GOP Gov. Matt Bevin's austerity regime will come to fruition (or in this case, rot) in 2018 and voters here seem wholly uninterested in stopping him. First, he finally dropped the other shoe on killing Medicaid expansion yesterday, taunting health advocacy groups who have promised to take him to court. Bevin says without blinking that he will take health care away from ten percent of the state if the courts dare find his new Medicaid work rules unconstitutional.
Gov. Matt Bevin has issued an executive order that would strip Medicaid coverage from nearly half a million Kentuckians should his proposed overhaul of the federal-state health plan be struck down in court.

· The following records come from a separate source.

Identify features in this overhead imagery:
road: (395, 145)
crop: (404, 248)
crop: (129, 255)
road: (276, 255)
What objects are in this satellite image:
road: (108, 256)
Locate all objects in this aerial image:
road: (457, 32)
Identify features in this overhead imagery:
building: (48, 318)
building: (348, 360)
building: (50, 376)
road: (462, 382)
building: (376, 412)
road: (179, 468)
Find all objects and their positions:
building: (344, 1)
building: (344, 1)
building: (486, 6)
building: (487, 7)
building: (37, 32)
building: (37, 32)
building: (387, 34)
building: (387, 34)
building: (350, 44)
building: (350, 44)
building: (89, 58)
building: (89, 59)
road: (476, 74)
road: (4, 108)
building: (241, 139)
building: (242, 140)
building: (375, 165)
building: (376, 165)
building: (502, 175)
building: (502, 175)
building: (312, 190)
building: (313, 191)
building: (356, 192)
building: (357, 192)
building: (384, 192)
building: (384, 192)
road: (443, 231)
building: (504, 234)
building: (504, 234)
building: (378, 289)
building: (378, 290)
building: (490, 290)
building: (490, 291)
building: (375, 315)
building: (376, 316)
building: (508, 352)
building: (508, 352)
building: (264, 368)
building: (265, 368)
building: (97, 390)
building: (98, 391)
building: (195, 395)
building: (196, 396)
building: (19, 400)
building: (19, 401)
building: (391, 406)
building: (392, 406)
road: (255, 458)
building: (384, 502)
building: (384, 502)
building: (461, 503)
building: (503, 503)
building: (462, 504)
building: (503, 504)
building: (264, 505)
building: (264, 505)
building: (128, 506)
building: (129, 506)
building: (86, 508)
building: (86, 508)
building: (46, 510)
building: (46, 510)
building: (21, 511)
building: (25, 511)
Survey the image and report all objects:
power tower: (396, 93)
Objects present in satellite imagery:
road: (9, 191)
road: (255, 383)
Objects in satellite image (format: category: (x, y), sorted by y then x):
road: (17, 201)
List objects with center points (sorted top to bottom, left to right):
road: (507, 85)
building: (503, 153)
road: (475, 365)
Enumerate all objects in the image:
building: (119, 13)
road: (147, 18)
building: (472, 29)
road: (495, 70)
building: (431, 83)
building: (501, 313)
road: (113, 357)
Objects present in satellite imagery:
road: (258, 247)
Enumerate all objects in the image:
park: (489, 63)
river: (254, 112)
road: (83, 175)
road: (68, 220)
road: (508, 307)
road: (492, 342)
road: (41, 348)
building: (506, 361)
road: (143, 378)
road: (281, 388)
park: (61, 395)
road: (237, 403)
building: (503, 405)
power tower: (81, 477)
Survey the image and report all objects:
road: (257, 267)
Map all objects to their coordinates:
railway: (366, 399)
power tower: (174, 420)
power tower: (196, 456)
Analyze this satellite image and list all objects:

No one has filed a legal challenge to Bevin's changes to Kentucky's Medicaid program that federal authorities approved Friday.
But several advocacy groups have said some of the changes — such as requiring some "able-bodied" adults to work or volunteer at least 20 hours a week — likely will be challenged in court because they violate federal law that establishes Medicaid purely as a health program and does not authorize work requirements.
Advocates who criticized Bevin's overhaul of Kentucky's Medicaid program were also critical of the executive order he issued Friday, the same day the Centers for Medicare and Medicaid Services approved his plan to reshape Medicaid in Kentucky.
"Is the Governor of Kentucky saying that if he is caught doing something illegal, he will take health care away from hundreds of thousands of Kentuckians who have done nothing wrong?" asked Leonardo Cuello, director of health policy for the National Health Law Program.
Cuello's Washington-based health advocacy group is considering a legal challenge to Bevin's plan.
Ahh, but if you think Bevin is bluffing, you should see his 2018 austerity budget proposal that cuts billions from education, infrastructure, and eliminates 70 social programs in the state over the next two years.
Gov. Matt Bevin on Tuesday night proposed a budget that he said would eliminate 70 state programs and cut spending at most agencies by 6.25 percent while fully funding state pension plans.
And the governor gave a high priority in the lean spending plan to the main public school funding program known as SEEK (Support Education Excellence in Kentucky), saying its funding will not be cut.
"The real budget focus this year is getting our financial house in order," Bevin told a joint meeting of the Kentucky House and Senate in an hourlong State of the Commonwealth and budget address.
The key step in doing that, he said, is by fully funding the hundreds of millions of dollars more that he said are needed by state retirement systems, which are $43 billion in debt.
Bevin's budget does not anticipate tax reform, but the governor said that issue remains a priority. He said if tax reform cannot pass in the current regular session, he will push that a special session later in the year.
In his speech, Bevin did not identify any of the 70 programs to be eliminated. He said they were "scattered throughout state government." A briefing released by his administration during the speech said the budget closes the state's film incentive program to new applicants.
He said the eliminations result in massive savings that minimized cuts to other parts of state government, where cuts much deeper than 6.25 percent were feared.
Some areas of the budget would get an increase, like social worker, adoption programs and opioid abuse prevention, but dozens of higher education, arts, teacher recruiting, agriculture, job training, scholarships, environmental, library aid, rural hospital and women's programs would be eliminated entirely, and of course the billions in cuts across the board for just about everything left.
And of course "tax reform" means Bevin wants to go the full Brownback and eliminate the state's income tax on businesses and put the tax burden squarely on workers with new sales and vice taxes. It's Kansas all over again, only with a massive state pension problem hanging over everyone to boot. Not even Brownback wanted complete austerity, he just tried to wreck roads and schools.
If you're wondering what the post-Obama GOP austerity agenda looks like without Trump's ego mucking things up, Kentucky in 2018 is the place where you want to look.
Coming soon to a state near you if the GOP has its way.